An example of how to run dnadiff_dist_matrix on the test data:

cd CONCOCT/scripts
python dnadiff_dist_matrix.py test_dnadiff_out tests/test_data/bins/sample*.fa

This results in the following output files in the folder test_dnadiff_out/:

  • dist_matrix.stv The distance matrix
  • fasta_names.tsv The names given to each bin (or fasta file)
  • clustering.tsv This file will give a cluster assignment for each bin (or fasta file)
  • hcust_dendrogram.pdf Dendrogram of the clustering (click for example)
  • hcust_heatmap.pdf Heatmap of the clustering (click for example)

Then there is also for each pairwise dnadiff alignment the following output files in a subfolder fastaname1_vs_fastaname2/:

out.1coords
out.1delta
out.cmd
out.delta
out.mcoords
out.mdelta
out.qdiff
out.rdiff
out.report
out.snps
out.unqry
out.unref

See MUMmer’s own manual for an explanation of each file with dnadiff --help.

extract_scg_bins.py

Usage

The usage and help documentation of extract_scg_bins.py can be seen by running pyhton extract_scg_bins -h:

usage: - [-h] --output_folder OUTPUT_FOLDER --scg_tsvs SCG_TSVS [SCG_TSVS ...]
         --fasta_files FASTA_FILES [FASTA_FILES ...] --names NAMES [NAMES ...]
         [--groups GROUPS [GROUPS ...]] [--max_missing_scg MAX_MISSING_SCG]
         [--max_multicopy_scg MAX_MULTICOPY_SCG]
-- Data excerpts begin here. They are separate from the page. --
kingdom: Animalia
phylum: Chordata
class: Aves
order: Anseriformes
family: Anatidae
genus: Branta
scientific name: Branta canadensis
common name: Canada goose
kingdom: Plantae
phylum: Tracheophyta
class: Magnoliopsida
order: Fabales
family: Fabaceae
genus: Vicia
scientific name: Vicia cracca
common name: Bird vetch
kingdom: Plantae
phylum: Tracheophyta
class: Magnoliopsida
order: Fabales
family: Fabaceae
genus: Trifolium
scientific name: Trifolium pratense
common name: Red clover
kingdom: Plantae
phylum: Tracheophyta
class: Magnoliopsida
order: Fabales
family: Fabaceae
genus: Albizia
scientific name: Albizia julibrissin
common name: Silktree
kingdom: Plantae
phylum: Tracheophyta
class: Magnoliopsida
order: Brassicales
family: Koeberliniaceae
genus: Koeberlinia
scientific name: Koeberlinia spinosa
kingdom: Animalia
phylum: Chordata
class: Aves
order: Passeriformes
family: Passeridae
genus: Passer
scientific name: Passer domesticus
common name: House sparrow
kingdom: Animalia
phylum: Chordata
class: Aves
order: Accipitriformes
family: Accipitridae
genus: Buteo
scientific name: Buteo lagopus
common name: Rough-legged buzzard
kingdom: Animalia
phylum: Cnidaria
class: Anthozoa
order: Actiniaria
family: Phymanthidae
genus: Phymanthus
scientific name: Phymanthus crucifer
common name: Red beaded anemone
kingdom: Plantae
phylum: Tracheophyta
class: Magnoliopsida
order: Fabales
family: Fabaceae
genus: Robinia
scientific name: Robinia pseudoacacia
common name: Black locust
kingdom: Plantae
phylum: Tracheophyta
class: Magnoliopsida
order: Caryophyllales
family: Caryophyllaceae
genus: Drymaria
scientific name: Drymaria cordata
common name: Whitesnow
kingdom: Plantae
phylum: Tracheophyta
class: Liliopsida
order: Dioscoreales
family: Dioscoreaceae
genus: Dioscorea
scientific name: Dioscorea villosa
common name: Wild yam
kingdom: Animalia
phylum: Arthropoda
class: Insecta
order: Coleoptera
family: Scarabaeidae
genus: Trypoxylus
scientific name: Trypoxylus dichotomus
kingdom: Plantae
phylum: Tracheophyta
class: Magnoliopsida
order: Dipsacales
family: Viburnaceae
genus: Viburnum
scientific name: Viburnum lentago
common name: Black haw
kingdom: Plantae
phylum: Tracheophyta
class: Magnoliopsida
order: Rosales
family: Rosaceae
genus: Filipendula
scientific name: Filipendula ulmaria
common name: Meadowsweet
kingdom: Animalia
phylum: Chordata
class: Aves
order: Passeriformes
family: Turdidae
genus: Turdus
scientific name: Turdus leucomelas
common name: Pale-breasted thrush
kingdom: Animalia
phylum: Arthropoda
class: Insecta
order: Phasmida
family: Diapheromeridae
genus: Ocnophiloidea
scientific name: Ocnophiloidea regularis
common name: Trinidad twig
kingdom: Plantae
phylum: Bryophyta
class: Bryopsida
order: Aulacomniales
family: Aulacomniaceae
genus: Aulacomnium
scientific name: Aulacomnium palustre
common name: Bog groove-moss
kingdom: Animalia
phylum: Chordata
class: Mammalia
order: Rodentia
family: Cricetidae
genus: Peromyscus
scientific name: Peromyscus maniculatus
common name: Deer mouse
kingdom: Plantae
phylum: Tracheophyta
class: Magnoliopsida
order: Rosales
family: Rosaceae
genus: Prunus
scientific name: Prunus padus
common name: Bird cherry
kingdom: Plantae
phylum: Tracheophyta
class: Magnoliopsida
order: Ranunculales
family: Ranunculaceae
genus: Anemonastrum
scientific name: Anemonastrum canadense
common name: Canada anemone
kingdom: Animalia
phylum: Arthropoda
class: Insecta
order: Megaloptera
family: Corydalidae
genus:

Extract bins with given SCG (Single Copy genes) criteria. Criteria can be set
as a combination of the maximum number of missing SCGs and the maximum number
of multicopy SCGs. By default the script selects from pairs of scg_tsvs and
fasta_files, the pair that has the highest number of approved bins. In case
there are multiple with the max amount of approved bins, it takes the one that
has the highest sum of bases in those bins. If that is the same, it selects the
first one passed as argument.

One can also group the pairs of scg_tsvs and fasta_files with the --groups
option so one can for instance find the best binning per sample.

optional arguments:
  -h, --help            show this help message and exit
  --output_folder OUTPUT_FOLDER
                        Output folder
  --scg_tsvs SCG_TSVS [SCG_TSVS ...]
                        Single Copy Genes (SCG) tsvs as outpututted by
                        COG_table.py. Should have the same ordering as
                        fasta_files.
  --fasta_files FASTA_FILES [FASTA_FILES ...]
                        Fasta files. Should have the same ordering as scg_tsvs
  --names NAMES [NAMES ...]
                        Names for each scg_tsv and fasta_file pair. This is
                        used as the prefix for the outputted bins.
  --groups GROUPS [GROUPS ...]
                        Select the best candidate for each group of scg_tsv
                        and fasta_file pairs. Number of group names given
                        should be equal to the number of scg_tsv and
                        fasta_file pairs. Identical group names indicate same
                        groups.
  --max_missing_scg MAX_MISSING_SCG
  --max_multicopy_scg MAX_MULTICOPY_SCG
Example

An example of how to run extract_scg_bins on the test data:

cd CONCOCT/scripts/tests/test_data
python extract_scg_bins.py \
    --output_folder test_extract_scg_bins_out \
    --scg_tsvs tests/test_data/scg_bins/sample0_gt300_scg.tsv \
               tests/test_data/scg_bins/sample0_gt500_scg.tsv \
    --fasta_files tests/test_data/scg_bins/sample0_gt300.fa \
                  tests/test_data/scg_bins/sample0_gt500.fa \
    --names sample0_gt300 sample0_gt500 \
    --max_missing_scg 2 --max_multicopy_scg 4 \
    --groups gt300 gt500

This results in the following output files in the folder test_extraxt_scg_bins_out/:

$ ls test_extract_scg_bins_out/
sample0_gt300_bin2.fa  sample0_gt500_bin2.fa

Only bin2 satisfies the given criteria for both binnings. If we want to get the best binning of the two, one can remove the --groups parameter (or give them the same group id). That would only output sample0_gt500_bin2.fa, because the sum of bases in the approved bins of sample0_gt500 is higher than that of sample0_gt300.